Stored data:
══════

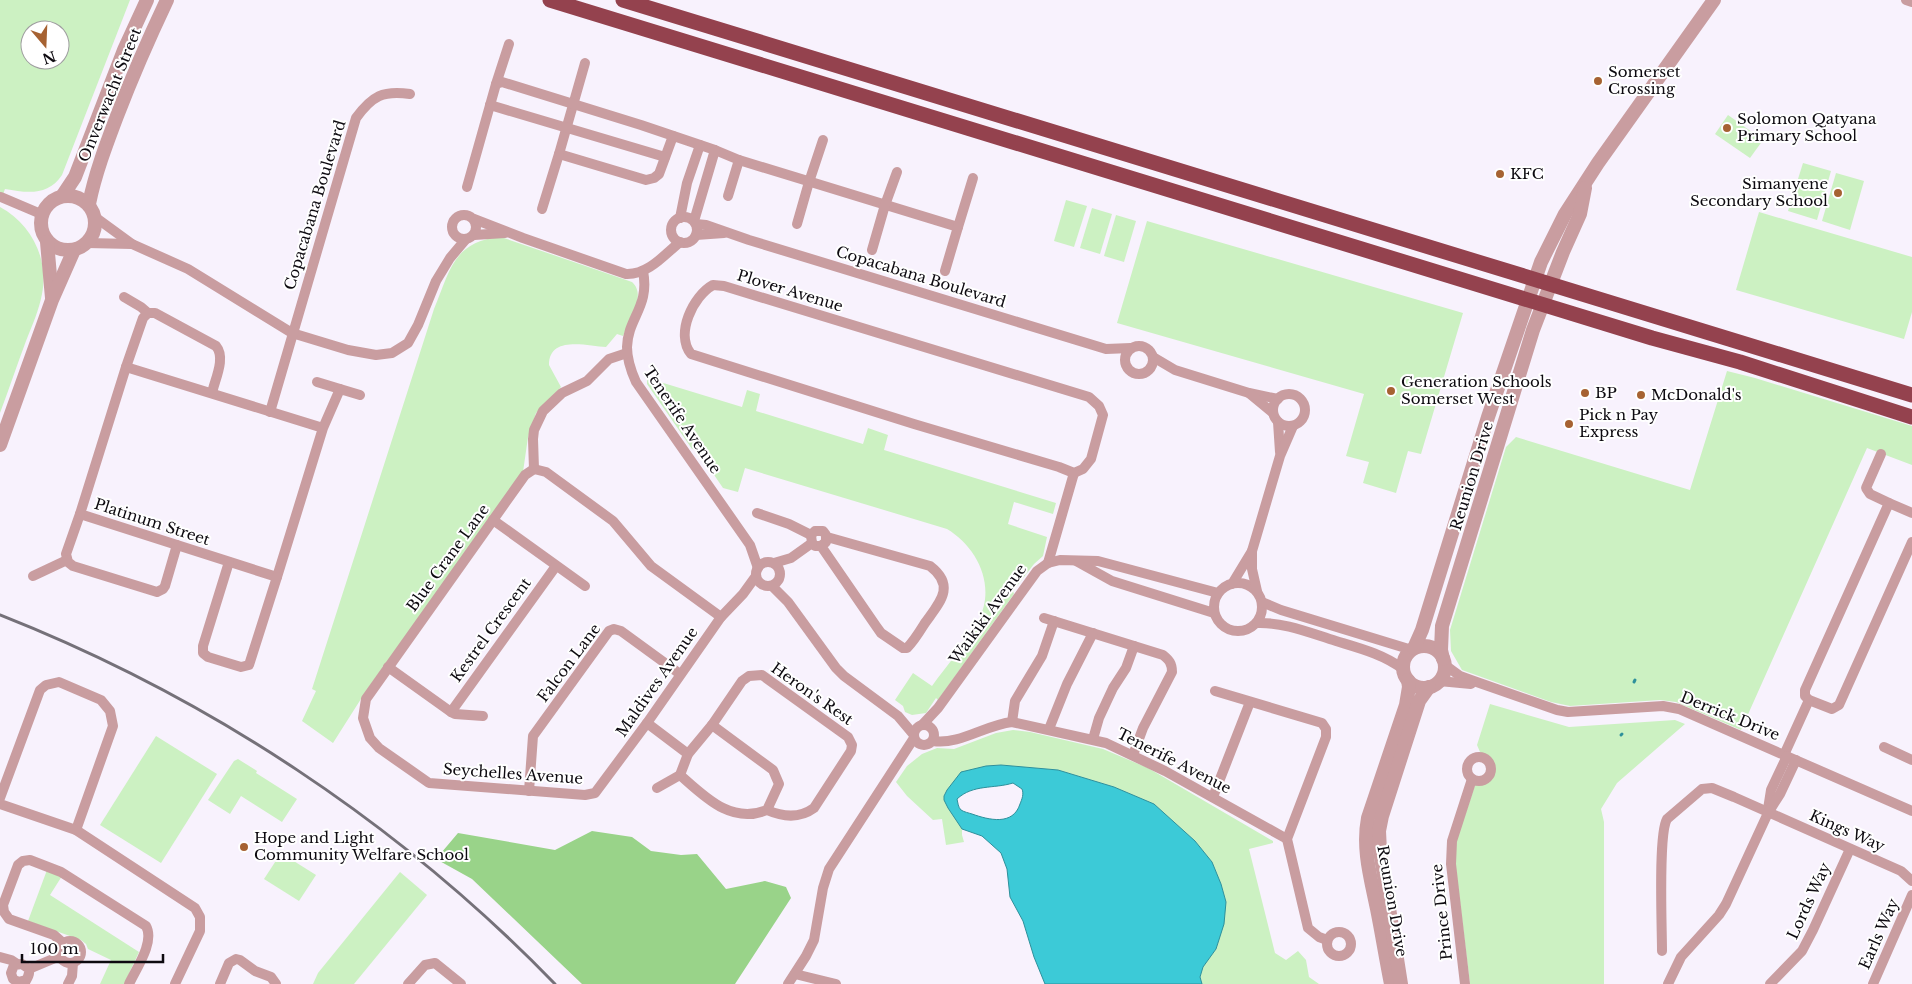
<svg xmlns="http://www.w3.org/2000/svg" width="1912" height="984" font-family="'Libre Baskerville',serif">
<style>
.green{fill:#ccf1c2;fill-rule:evenodd}
.forest{fill:#99d389}
.water{fill:#3ccad7;stroke:#2e909b;fill-rule:evenodd}
.lines{fill:none;stroke-linecap:round;stroke-linejoin:round}
.stream{stroke:#2e909b;stroke-width:3}
.minor{stroke:#c99da0;stroke-width:10}
.tertiary{stroke:#c99da0;stroke-width:14}
.trunk{stroke:#94424e;stroke-width:15}
.rail{stroke:#757179;stroke-width:3}
.poi-dot{fill:#a66232;stroke:#fff;stroke-width:2}
.labels{text-anchor:middle;stroke-width:4;stroke-linejoin:round;paint-order:stroke}
.poi-label{font-size:15px;fill:#0d0a10;stroke:#fff;text-anchor:start}
.street-label{font-size:15px;fill:#0d0a10;stroke:#fff}
</style>
<rect width="100%" height="100%" fill="#f8f2fd"/>
<g class="green">
<path d="M 0,0 L 130,0 L 62,175 C 48,196 28,193 5,189 L 0,202 ZM 30,30 L 60,30 L 60,60 L 30,60 Z"/>
<polygon points="1728,115 1763,140 1750,158 1715,134"/>
<polygon points="1803,163 1831,171 1817,220 1788,211"/>
<polygon points="1836,173 1864,181 1850,230 1822,221"/>
<polygon points="1066,200 1087,206 1074,247 1054,241"/>
<path d="M 0,207 C 31,224 49,258 42,294 C 39,310 32,326 26,341 C 17,365 9,389 0,413 Z"/>
<polygon points="1092,208 1112,214 1100,254 1080,248"/>
<polygon points="1759,212 1912,257 1912,312 1904,339 1736,290"/>
<polygon points="1116,215 1136,221 1124,262 1104,256"/>
<polygon points="1147,221 1463,313 1421,454 1408,451 1396,493 1363,483 1369,462 1346,456 1364,394 1117,323"/>
<path d="M 501,237 L 632,282 C 647,295 629,321 623,336 L 617,334 L 606,347 C 587,346 549,335 549,365 L 561,387 L 536,413 L 528,437 L 523,472 L 366,691 L 333,743 L 302,721 L 316,691 L 312,689 L 434,309 C 450,271 453,241 501,237 Z"/>
<polygon points="1727,371 1755,378 1912,426 1912,465 1867,448 1741,730 1676,702 1660,700 1570,706 1551,702 1462,670 1451,651 1450,630 1506,447 1516,437 1690,490"/>
<path d="M 647,378 L 742,407 L 747,390 L 760,394 L 756,411 L 863,444 L 868,428 L 888,435 L 884,450 L 1056,503 L 1053,514 L 1014,502 L 1008,524 L 1047,537 L 1043,556 L 1034,564 L 1013,591 L 1014,594 L 938,700 L 936,698 L 926,713 L 912,715 L 905,712 L 903,706 L 895,700 L 913,673 L 932,686 C 947,665 966,644 978,621 C 997,586 977,547 947,529 L 745,468 L 738,492 L 723,488 L 697,450 L 692,449 L 647,384 Z"/>
<polygon points="1490,704 1569,727 1675,720 1685,724 1617,783 1601,809 1604,822 1604,984 1470,984 1455,862 1456,842 1475,785 1487,782 1493,772 1491,760 1480,752 1477,745"/>
<polygon points="1013,730 1030,732 1103,749 1148,768 1273,841 1273,843 1249,849 1275,953 1286,960 1298,951 1306,960 1309,977 1319,984 1202,984 1200,977 1203,967 1216,949 1226,902 1221,884 1212,862 1195,841 1154,804 1114,787 1058,770 1001,765 986,766 957,779 944,795 948,808 962,829 962,835 964,842 946,845 942,819 933,820 907,796 896,782 907,766 922,754 937,748 954,749 996,733"/>
<polygon points="156,736 217,774 161,863 100,825"/>
<polygon points="238,759 257,771 256,773 297,799 282,822 241,796 230,814 208,800 234,761"/>
<polygon points="281,853 316,875 299,901 264,879"/>
<polygon points="47,870 62,876 50,895 139,952 124,984 100,984 111,960 88,949 86,944 81,940 28,921"/>
<polygon points="400,872 427,895 354,984 313,984 318,973"/>
</g>
<polygon class="forest" points="592,831 632,837 651,851 681,855 697,854 726,889 765,881 786,887 791,898 735,984 582,984 472,879 436,859 458,833 555,850"/>
<path class="water" d="M 1001,765 L 1058,770 L 1114,787 L 1154,804 L 1195,841 L 1212,862 L 1221,884 L 1226,902 L 1224,924 L 1216,949 L 1203,967 L 1200,977 L 1202,984 L 1045,984 L 1034,957 L 1023,921 L 1010,897 L 1007,869 L 1001,853 L 982,836 L 962,829 L 948,808 L 944,800 L 944,796 L 947,790 L 961,772 L 986,766 ZM 1013,783 L 1022,789 C 1024,794 1022,799 1020,804 C 1013,826 989,820 972,814 C 969,813 964,812 961,810 C 958,807 958,803 957,799 C 973,784 994,789 1013,783 Z"/>
<g class="lines">
<g class="stream">
<polyline points="1634,682 1635,680"/>
<polyline points="1621,735 1622,734"/>
</g>
<g class="minor">
<polyline points="1906,0 1912,2"/>
<polyline points="585,63 559,154 646,180 654,178 659,174 673,136"/>
<polyline points="496,84 509,44"/>
<polyline points="490,105 665,157"/>
<polyline points="467,187 496,84 502,82 641,125 715,150 739,160 958,227 945,271"/>
<polyline points="728,196 739,160"/>
<polyline points="1,197 41,214"/>
<polyline points="542,209 559,154"/>
<circle cx="464" cy="227" r="12"/>
<polyline points="95,217 132,244 188,269 292,333 348,350 376,355 392,353 408,343 418,325 436,281 450,258 466,239"/>
<circle cx="684" cy="230" r="13"/>
<polyline points="680,218 687,183 700,145"/>
<path d="M 474,219 L 523,238 L 626,274 C 648,275 664,255 680,242"/>
<polyline points="694,221 715,150"/>
<polyline points="696,224 706,225 749,240 1106,349 1131,348"/>
<polyline points="797,224 809,182 823,140"/>
<polyline points="958,227 973,178"/>
<polyline points="474,235 505,233"/>
<polyline points="696,235 724,233"/>
<polyline points="87,243 132,244"/>
<polyline points="872,250 885,205 897,172"/>
<path d="M 643,271 C 650,307 628,317 627,347 C 627,360 631,371 636,382 L 750,545 L 758,568"/>
<path d="M 713,285 L 724,286 L 1089,397 L 1099,406 L 1103,415 L 1091,459 L 1083,469 L 1074,473 L 1059,467 L 914,424 L 691,354 C 675,334 693,296 713,285 Z"/>
<polyline points="124,297 141,307 148,313"/>
<circle cx="1139" cy="360" r="14"/>
<polyline points="1153,357 1175,370 1249,393 1278,399"/>
<path d="M 126,367 L 143,318 L 148,313 L 155,313 L 216,346 C 226,358 215,379 212,393"/>
<polyline points="317,382 340,389"/>
<polyline points="1250,394 1273,413"/>
<circle cx="1289" cy="410" r="16"/>
<path d="M 270,412 L 356,118 C 372,96 383,90 410,94"/>
<polyline points="1278,422 1280,452"/>
<polyline points="323,428 126,367 80,514 277,577 323,428 340,389 360,395"/>
<polyline points="1881,454 1866,488 1870,494 1889,503"/>
<polyline points="534,469 525,475 366,699 363,718 370,738 379,748 429,783 585,795 595,793 647,723 721,617 743,594 756,576"/>
<polyline points="534,469 546,472 613,521 651,566 721,617"/>
<polyline points="534,469 533,439 534,430 543,411 562,393 587,381 609,359 627,353"/>
<polyline points="757,513 789,524 811,535"/>
<polyline points="1912,513 1889,503 1805,690 1805,696 1809,700 1832,709 1839,705 1912,542"/>
<polyline points="80,514 66,554 68,562 73,566 157,592 163,589 165,586 177,545"/>
<polyline points="493,520 585,586"/>
<path d="M 821,546 L 826,542 L 826,535 L 823,531 L 815,531 L 811,535 L 812,543 L 815,546 L 821,546 L 876,626 L 881,633 L 903,648 L 907,648 C 914,641 920,631 925,623 C 940,602 956,586 930,566 L 827,537"/>
<polyline points="1076,561 1112,581 1214,613"/>
<circle cx="768" cy="574" r="12"/>
<polyline points="229,562 203,646 203,653 208,657 241,667 249,665 277,577"/>
<polyline points="774,563 791,558 812,543"/>
<polyline points="1048,563 1074,473"/>
<polyline points="33,576 67,560"/>
<circle cx="1238" cy="607" r="24"/>
<polyline points="1232,584 1252,551"/>
<polyline points="772,586 788,602 836,668 844,676 898,716 914,735"/>
<polyline points="1257,591 1252,569 1252,551 1280,456 1293,426"/>
<polyline points="1262,602 1281,610 1412,650"/>
<path d="M 1044,618 L 1163,655 C 1169,660 1172,663 1172,672 L 1143,728 L 1133,755"/>
<path d="M 1257,623 C 1284,622 1310,633 1336,641 C 1359,648 1383,654 1403,669"/>
<polyline points="1445,665 1460,676 1471,680 1557,710 1568,712 1663,706 1679,709 1912,811"/>
<polyline points="388,667 451,712 455,714 483,716"/>
<polyline points="1439,681 1471,684"/>
<polyline points="1215,691 1322,723 1326,729 1326,737 1287,839 1308,928 1319,937 1327,940"/>
<polyline points="451,712 556,566"/>
<polyline points="1012,722 1015,701 1042,656 1054,621"/>
<polyline points="647,723 688,754"/>
<polyline points="923,724 938,708 1037,571 1048,563 1060,560 1098,561 1218,593"/>
<circle cx="924" cy="735" r="10"/>
<polyline points="1049,729 1067,684 1093,633"/>
<polyline points="1093,739 1099,718 1113,688 1126,668 1134,646"/>
<path d="M 933,741 C 960,745 985,725 1012,722 L 1106,743 L 1165,771 L 1287,839"/>
<polyline points="1884,747 1912,760"/>
<polyline points="1784,755 1809,700"/>
<circle cx="1479" cy="769" r="12"/>
<path d="M 680,775 C 704,796 731,825 767,810 L 779,784 L 773,770 L 712,725"/>
<path d="M 657,788 L 680,775 L 688,754 L 712,725 L 742,681 L 749,676 L 762,675 L 848,737 L 852,745 L 851,751 L 814,808 C 799,819 783,817 767,810"/>
<polyline points="529,791 533,736 609,631 614,629 621,631 680,674"/>
<polyline points="1213,797 1250,702"/>
<polyline points="0,798 40,690 46,685 59,682 101,700 110,711 113,726 76,830"/>
<polyline points="0,804 76,830 195,908 200,917 200,931 175,984"/>
<polyline points="1768,809 1771,790 1787,756"/>
<circle cx="1339" cy="944" r="12"/>
<circle cx="70" cy="952" r="11"/>
<path d="M 63,943 L 54,935 L 9,919 L 4,912 L 3,905 L 18,865 L 23,861 L 30,860 L 61,872 L 146,926 C 155,942 136,969 129,984"/>
<path d="M 1662,951 C 1662,927 1658,834 1667,819 L 1702,789 L 1712,788 L 1734,797 L 1901,871 L 1912,881"/>
<polyline points="0,957 11,960 17,964"/>
<polyline points="29,969 60,956"/>
<polyline points="795,974 836,984"/>
<path d="M 24,984 C 27,979 30,975 29,969 L 22,964 L 14,965 L 11,973 L 13,979 L 18,982 L 26,980"/>
<polyline points="68,984 72,976 73,963"/>
<polyline points="220,984 229,963 236,959 240,960 255,971 271,977 276,984"/>
<polyline points="408,984 425,965 435,963 461,984"/>
<polyline points="788,984 806,956 814,940 823,888 829,869 914,738"/>
<polyline points="1465,984 1451,864 1452,841 1472,779"/>
<polyline points="1668,984 1681,957 1719,915 1726,904 1768,813 1780,794 1796,760"/>
<polyline points="1770,984 1802,951 1813,930 1850,849"/>
<polyline points="1873,984 1912,895"/>
</g>
<g class="tertiary">
<polyline points="63,195 75,177 124,50 147,0"/>
<circle cx="68" cy="223" r="27"/>
<path d="M 89,204 C 95,174 106,145 117,116 C 132,77 149,38 167,0"/>
<polyline points="47,242 52,298"/>
<polyline points="0,445 52,300 74,250"/>
<circle cx="1424" cy="667" r="21"/>
<polyline points="1414,648 1422,630 1488,417 1541,262 1565,214 1598,163 1714,0"/>
<polyline points="1443,659 1441,650 1442,626 1533,330 1563,252 1580,214 1585,188"/>
<path d="M 1391,984 C 1386,959 1382,934 1377,909 C 1371,879 1362,849 1368,818 L 1406,705 L 1409,687 L 1408,680"/>
<polyline points="1401,984 1380,851 1379,831 1382,816 1419,701 1429,687"/>
</g>
<g class="trunk">
<polyline points="550,0 1652,338 1740,362 1912,417"/>
<polyline points="623,0 1912,395"/>
</g>
<path class="rail" d="M 0,615 C 208,697 399,823 555,984"/>
</g>
<g class="poi-dot">
<circle cx="1598" cy="81" r="5"/>
<circle cx="1727" cy="128" r="5"/>
<circle cx="1500" cy="174" r="5"/>
<circle cx="1838" cy="193" r="5"/>
<circle cx="1391" cy="391" r="5"/>
<circle cx="1585" cy="393" r="5"/>
<circle cx="1641" cy="395" r="5"/>
<circle cx="1569" cy="424" r="5"/>
<circle cx="244" cy="847" r="5"/>
</g>
<g class="labels">
<g class="poi-label">
<text x="1608" y="77">Somerset<tspan x="1608" dy="17">Crossing</tspan></text>
<text x="1737" y="124">Solomon Qatyana<tspan x="1737" dy="17">Primary School</tspan></text>
<text x="1510" y="179">KFC</text>
<text x="1828" y="189" text-anchor="end">Simanyene<tspan x="1828" dy="17">Secondary School</tspan></text>
<text x="1401" y="387">Generation Schools<tspan x="1401" dy="17">Somerset West</tspan></text>
<text x="1595" y="398">BP</text>
<text x="1651" y="400">McDonald's</text>
<text x="1579" y="420">Pick n Pay<tspan x="1579" dy="17">Express</tspan></text>
<text x="254" y="843">Hope and Light<tspan x="254" dy="17">Community Welfare School</tspan></text>
</g>
<g class="street-label">
<text transform="translate(110 95) rotate(-68)" y="5">Onverwacht Street</text>
<text transform="translate(315 205) rotate(-73)" y="5">Copacabana Boulevard</text>
<text transform="translate(921 277) rotate(17)" y="5">Copacabana Boulevard</text>
<text transform="translate(790 291) rotate(17)" y="5">Plover Avenue</text>
<text transform="translate(682 420) rotate(56)" y="5">Tenerife Avenue</text>
<text transform="translate(1472 476) rotate(-73)" y="5">Reunion Drive</text>
<text transform="translate(152 522) rotate(18)" y="5">Platinum Street</text>
<text transform="translate(448 558) rotate(-54)" y="5">Blue Crane Lane</text>
<text transform="translate(988 614) rotate(-54)" y="5">Waikiki Avenue</text>
<text transform="translate(491 630) rotate(-54)" y="5">Kestrel Crescent</text>
<text transform="translate(569 663) rotate(-53)" y="5">Falcon Lane</text>
<text transform="translate(657 682) rotate(-55)" y="5">Maldives Avenue</text>
<text transform="translate(812 694) rotate(35)" y="5">Heron's Rest</text>
<text transform="translate(1730 716) rotate(22)" y="5">Derrick Drive</text>
<text transform="translate(1174 761) rotate(27)" y="5">Tenerife Avenue</text>
<text transform="translate(513 774) rotate(4)" y="5">Seychelles Avenue</text>
<text transform="translate(1847 831) rotate(24)" y="5">Kings Way</text>
<text transform="translate(1392 901) rotate(80)" y="5">Reunion Drive</text>
<text transform="translate(1809 901) rotate(-65)" y="5">Lords Way</text>
<text transform="translate(1442 912) rotate(-96)" y="5">Prince Drive</text>
<text transform="translate(1879 934) rotate(-66)" y="5">Earls Way</text>
</g>
</g>
<g transform="translate(45 45) rotate(161)"><circle r="24" fill="#ffffff" stroke="#9e9d9f"/>
<path d="M0-4L9 19L0 12L-9 19Z" fill="#a66232"/>
<text y="-8" font-size="14" font-weight="bold" text-anchor="middle" fill="#0d0a10">N</text>
</g>
<path d="M22 954v8h141v-8" fill="none" stroke="#0d0a10" stroke-width="2.5"/>
<text x="30" y="954" font-size="15" fill="#0d0a10" stroke="#ffffff" stroke-width="4" paint-order="stroke">100 m</text>
</svg>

══════

Find out how many lines in the entries above hold "Avenue", then reply with that figure and nothing else.

● EXPECTED ANSWER:
6